Biotin absorption takes place in the small intestine near the connection of the large intestine.

Dietary Origins

Biotin is found plentifully in many plant and animal foods. Best food sources include bananas, brewer's yeast, grapefruit, liver, milk, peanuts, strawberries, and watermelon.


Biotin is a recently discovered water-soluble B vitamin. As a water-soluble vitamin, excess is removed from the body each day through urine. Also as a coenzyme for carbohydrate, amino acid, and lipid metabolism, symptoms of deficiency manifest themselves in seemingly unrelated ways. Biotin is essential for the activity of many enzyme systems. Biotin deficiency is associated with poor absorption from the digestive tract, which may be due to the diet itself.

Toxicities & Precautions


There are no known toxicities or precautions associated with biotin. Excess is eliminated through the urine.

Functions in the Body

Energy Production

Biotin plays a vital role in the production of energy from the metabolism of carbohydrates and fats.

Fat/Protein Metabolism

Involved in the making of fats and the expelling of byproducts from protein metabolism.


Known as the vitamin that produces healthy hair and helps prevent graying.
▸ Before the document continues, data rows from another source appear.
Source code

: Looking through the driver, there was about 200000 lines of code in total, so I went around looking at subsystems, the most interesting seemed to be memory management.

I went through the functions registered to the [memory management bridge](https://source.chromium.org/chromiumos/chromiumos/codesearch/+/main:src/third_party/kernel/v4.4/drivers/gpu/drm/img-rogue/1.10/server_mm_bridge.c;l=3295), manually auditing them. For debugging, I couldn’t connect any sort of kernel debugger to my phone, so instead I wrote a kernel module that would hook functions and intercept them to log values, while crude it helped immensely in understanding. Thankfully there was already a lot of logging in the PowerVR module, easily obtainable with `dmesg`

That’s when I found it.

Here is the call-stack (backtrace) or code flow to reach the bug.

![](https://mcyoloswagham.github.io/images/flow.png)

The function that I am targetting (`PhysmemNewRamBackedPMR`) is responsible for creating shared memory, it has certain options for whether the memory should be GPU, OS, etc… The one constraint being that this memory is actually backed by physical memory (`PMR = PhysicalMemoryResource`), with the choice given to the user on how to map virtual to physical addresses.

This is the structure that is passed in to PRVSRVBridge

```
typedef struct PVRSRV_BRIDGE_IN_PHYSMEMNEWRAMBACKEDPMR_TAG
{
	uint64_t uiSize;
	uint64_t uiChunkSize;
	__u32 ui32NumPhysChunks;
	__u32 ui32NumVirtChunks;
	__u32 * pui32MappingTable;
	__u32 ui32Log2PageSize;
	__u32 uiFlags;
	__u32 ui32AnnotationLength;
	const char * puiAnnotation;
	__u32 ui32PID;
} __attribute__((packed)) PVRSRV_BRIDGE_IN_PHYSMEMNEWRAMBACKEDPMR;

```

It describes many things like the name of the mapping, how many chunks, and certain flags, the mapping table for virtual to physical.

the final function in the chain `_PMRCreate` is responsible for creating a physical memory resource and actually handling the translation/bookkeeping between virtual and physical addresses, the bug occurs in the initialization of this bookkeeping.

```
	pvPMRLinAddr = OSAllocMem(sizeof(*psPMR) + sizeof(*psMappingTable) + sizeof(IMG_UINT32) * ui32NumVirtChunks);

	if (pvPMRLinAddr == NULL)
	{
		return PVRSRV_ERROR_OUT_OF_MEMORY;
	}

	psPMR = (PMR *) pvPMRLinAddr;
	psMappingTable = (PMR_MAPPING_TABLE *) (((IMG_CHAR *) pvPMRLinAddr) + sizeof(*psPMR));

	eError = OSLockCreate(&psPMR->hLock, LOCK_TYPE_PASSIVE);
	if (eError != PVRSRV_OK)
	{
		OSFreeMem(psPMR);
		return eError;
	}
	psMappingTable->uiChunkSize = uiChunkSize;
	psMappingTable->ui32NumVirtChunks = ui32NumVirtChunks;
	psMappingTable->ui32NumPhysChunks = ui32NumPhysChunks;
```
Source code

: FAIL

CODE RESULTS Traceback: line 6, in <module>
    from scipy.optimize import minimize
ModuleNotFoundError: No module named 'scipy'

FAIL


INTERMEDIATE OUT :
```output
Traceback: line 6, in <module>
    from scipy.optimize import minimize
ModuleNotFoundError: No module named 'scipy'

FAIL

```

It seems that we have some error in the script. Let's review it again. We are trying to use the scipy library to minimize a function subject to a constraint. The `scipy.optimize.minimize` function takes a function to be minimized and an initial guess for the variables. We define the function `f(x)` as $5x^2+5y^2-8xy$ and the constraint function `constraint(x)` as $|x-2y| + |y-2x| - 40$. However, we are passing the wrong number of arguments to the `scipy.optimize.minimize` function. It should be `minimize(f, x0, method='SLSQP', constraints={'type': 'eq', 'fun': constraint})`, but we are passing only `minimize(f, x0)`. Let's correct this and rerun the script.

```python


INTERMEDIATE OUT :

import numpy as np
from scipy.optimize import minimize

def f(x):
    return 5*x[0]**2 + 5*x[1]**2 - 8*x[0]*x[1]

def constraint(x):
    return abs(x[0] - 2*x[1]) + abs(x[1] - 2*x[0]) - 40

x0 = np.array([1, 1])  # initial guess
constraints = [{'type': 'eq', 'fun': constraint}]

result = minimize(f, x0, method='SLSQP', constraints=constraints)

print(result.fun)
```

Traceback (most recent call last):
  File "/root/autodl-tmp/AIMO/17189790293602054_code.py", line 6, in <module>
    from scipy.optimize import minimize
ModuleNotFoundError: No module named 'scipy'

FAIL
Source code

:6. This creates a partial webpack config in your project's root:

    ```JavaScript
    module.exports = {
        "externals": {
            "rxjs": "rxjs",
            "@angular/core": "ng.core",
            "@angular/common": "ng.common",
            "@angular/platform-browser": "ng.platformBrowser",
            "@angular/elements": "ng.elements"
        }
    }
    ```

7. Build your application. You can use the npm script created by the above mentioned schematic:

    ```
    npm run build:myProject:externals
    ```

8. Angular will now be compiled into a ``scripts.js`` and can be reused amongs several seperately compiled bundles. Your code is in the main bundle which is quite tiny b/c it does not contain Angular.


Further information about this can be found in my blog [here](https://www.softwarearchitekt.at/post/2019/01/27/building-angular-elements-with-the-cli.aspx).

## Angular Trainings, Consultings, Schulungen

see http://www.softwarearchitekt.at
Symptoms & Causes of Deficiency

Biotin deficiency in humans is very rare. This is due to the fact that biotin is combined with beneficial bacteria in the human gastrointestinal tract. A deficiency can result from ingestion of large amounts of raw egg whites, which contain a protein called avidin that strongly binds with biotin. Although deficiency is rare, potential symptoms include; anorexia, cardiac irregularities, depression, hair loss, lesions on the nose and mouth, loss of hair color, muscle pain, nausea, numbness and tingling of the extremities, and scaly dermatitis.